Stored data:
----

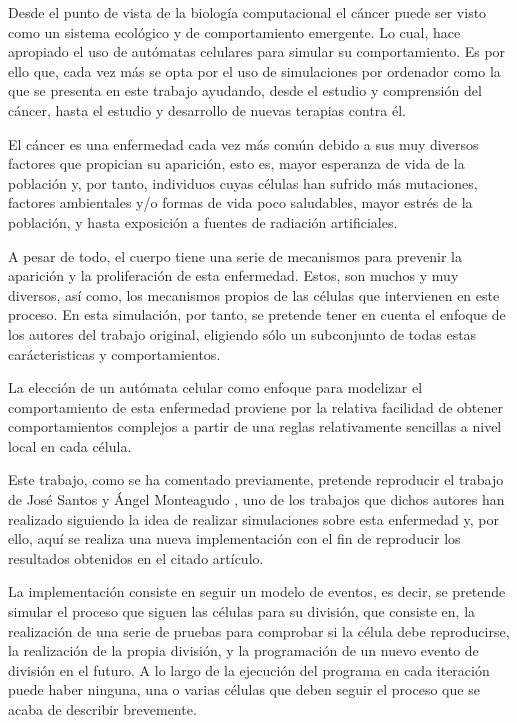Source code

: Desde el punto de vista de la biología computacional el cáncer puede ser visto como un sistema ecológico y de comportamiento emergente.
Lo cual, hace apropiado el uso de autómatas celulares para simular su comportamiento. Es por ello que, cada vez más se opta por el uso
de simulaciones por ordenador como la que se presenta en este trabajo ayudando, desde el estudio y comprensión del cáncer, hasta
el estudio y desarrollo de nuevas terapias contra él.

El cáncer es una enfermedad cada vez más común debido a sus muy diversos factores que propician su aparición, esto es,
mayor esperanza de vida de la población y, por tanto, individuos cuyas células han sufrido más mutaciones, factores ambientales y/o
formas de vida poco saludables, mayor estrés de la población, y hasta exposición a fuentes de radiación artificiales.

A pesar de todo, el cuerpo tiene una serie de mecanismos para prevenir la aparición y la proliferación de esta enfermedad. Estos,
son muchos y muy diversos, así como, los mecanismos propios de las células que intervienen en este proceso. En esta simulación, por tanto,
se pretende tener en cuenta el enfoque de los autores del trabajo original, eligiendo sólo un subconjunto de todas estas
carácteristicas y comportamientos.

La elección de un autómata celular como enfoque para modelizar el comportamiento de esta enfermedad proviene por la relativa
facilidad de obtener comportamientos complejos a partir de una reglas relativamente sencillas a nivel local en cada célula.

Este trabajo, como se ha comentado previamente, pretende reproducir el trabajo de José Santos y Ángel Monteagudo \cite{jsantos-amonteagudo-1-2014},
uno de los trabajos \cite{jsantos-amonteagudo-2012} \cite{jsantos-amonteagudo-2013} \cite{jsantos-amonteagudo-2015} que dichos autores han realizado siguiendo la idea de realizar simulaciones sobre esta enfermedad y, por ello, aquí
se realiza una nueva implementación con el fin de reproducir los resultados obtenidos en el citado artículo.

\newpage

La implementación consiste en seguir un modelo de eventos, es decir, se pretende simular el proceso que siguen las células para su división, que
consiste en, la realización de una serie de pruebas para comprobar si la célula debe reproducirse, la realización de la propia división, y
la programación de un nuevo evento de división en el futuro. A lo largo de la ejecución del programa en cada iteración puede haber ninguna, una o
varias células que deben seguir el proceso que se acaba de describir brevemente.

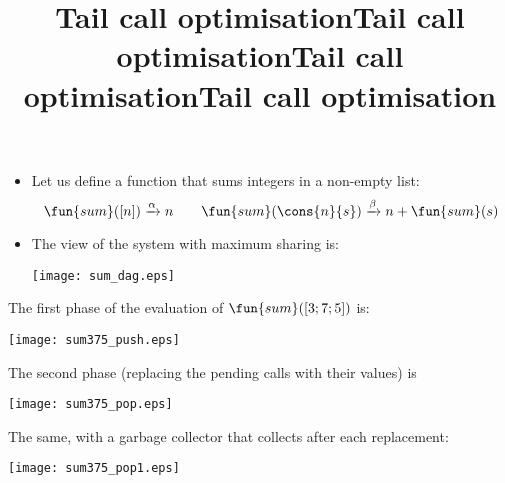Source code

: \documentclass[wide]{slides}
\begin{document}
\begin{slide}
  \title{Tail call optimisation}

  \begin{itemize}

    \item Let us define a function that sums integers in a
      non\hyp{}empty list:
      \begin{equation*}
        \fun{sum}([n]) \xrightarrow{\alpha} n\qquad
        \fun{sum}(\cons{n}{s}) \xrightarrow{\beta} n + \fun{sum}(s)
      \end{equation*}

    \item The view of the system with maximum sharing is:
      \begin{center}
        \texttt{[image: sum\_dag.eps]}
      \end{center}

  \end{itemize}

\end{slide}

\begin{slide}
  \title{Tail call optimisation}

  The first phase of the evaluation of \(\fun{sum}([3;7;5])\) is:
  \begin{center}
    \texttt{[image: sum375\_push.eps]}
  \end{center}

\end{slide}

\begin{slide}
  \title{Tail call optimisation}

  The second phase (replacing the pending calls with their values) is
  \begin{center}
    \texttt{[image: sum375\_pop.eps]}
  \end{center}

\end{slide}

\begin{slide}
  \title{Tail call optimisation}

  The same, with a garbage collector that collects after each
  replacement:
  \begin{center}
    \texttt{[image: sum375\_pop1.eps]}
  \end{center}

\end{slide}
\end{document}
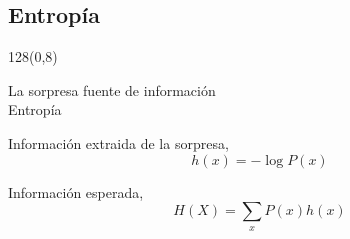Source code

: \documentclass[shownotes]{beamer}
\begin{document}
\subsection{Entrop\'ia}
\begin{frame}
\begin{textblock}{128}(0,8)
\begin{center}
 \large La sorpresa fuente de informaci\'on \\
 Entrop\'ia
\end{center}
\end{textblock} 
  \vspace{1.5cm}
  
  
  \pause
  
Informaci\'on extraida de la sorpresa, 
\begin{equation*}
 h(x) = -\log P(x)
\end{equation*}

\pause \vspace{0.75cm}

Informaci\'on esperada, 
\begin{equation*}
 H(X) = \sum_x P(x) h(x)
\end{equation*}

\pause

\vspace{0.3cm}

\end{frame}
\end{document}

----

What are the lines from the one with "h(x) = -\log P(x)" through the last line of the records above? Quote them exactly and add nothing.

### [Solution for this problem]
 h(x) = -\log P(x)
\end{equation*}

\pause \vspace{0.75cm}

Informaci\'on esperada, 
\begin{equation*}
 H(X) = \sum_x P(x) h(x)
\end{equation*}

\pause

\vspace{0.3cm}

\end{frame}
\end{document}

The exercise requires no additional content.